Saturday, September 1, 2018

Review of "Loving Vincent"

Vincent van Gogh aroses feelings of intrigue, loss, uneasiness, regret, and tragedy. He started to paint in his late twenties. He was prolific in producing 900 works in 8 years before his death at age 37.   

The first feature film that is painted, Loving Vincent , could be described as an adaptation of Vincent van Gogh's letters, his key paintings, and his artistic style. Life actors rehearsed and performed the scene, which is recorded and combined with various CGI and animation effects, and 80 painters who could reproduce van Gogh's style, re-appropriate some of his portraits and landscape works and produced more than 60,000 paintings for the film which involved more than 100 animators. 

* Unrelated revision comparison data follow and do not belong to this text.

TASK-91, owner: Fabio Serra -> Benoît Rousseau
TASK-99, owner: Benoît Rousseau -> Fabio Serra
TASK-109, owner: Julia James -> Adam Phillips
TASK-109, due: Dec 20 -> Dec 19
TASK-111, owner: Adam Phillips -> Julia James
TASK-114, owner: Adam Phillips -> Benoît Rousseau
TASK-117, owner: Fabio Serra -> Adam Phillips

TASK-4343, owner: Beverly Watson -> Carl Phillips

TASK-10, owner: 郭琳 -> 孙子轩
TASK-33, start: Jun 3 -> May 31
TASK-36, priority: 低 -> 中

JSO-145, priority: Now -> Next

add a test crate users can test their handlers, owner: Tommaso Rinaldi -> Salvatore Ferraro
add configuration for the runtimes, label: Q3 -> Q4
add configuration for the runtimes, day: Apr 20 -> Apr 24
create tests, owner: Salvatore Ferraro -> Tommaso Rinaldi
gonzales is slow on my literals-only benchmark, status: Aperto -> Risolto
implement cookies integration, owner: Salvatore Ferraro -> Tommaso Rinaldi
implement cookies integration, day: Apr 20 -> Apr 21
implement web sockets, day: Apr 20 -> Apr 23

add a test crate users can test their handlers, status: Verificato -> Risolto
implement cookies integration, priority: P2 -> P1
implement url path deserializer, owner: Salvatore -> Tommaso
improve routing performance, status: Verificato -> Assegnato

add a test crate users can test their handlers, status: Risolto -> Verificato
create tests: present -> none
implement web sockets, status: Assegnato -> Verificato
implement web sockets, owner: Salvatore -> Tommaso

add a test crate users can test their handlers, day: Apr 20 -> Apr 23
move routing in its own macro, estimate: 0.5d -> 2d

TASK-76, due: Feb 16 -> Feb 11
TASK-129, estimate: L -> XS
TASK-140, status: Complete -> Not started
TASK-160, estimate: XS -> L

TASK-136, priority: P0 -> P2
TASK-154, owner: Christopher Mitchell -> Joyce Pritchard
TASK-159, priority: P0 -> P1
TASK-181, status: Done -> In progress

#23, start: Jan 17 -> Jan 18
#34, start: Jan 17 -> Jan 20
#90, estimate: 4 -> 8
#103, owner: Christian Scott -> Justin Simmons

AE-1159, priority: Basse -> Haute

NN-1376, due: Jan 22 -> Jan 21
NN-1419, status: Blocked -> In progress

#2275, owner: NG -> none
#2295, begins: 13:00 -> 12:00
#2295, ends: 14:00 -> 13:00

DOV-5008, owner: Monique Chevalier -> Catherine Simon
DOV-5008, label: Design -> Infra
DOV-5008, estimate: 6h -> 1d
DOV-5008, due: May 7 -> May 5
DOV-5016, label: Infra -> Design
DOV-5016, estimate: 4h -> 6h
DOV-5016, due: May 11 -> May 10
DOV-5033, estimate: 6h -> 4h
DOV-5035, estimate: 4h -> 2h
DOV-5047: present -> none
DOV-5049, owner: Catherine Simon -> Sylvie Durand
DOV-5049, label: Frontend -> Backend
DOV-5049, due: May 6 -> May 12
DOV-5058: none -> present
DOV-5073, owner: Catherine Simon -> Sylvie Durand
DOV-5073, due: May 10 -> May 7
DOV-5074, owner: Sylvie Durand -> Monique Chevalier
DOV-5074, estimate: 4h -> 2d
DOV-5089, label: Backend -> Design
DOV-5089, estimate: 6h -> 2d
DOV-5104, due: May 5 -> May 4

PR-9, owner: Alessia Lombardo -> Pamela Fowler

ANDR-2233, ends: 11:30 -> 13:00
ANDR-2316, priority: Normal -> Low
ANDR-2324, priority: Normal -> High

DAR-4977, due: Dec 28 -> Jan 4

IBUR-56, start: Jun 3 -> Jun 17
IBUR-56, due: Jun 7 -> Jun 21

Loving Vincent is structured like a detective story featuring Armand Roulin, a young man from Arles delivering an unopened letter that van Gogh wrote to his brother, Theo, shortly before his death. In the process, he discovers more and more about the artist, and begins to question if van Gogh was really insane and killed himself, and if he might have wanted to live after all.
  
It was extraordinary of Dorota Kobiela and Hugh Welchman to pursue this project of the first oil-painted feature film on Vincent van Gogh.  Indeed, it would have been a different film if the film is made up of only computer-generated animations instead of artists' paintings. Although there is a jerkiness as one painting transitions to the next, I soon got used to it.  The jerkiness comes perhaps from the combination of different positions and density of swirls and dots, shades of colours, giving rise to a stronger sense of motion of the character, light and colour in each transition. The vivid play of colours does not portray cheerfulness but retain the melancholy. The frames of moving pictures feel like extensions of Vincent van Gogh's work, even though Van Gogh was not engaged in animation and film. 

The film provokes in me questions on what cause mental instability and suicidal inclinations, and how we might care for someone so they could move away from the brink of insanity.   Is society too quick and too eager to label a social outcast as mad?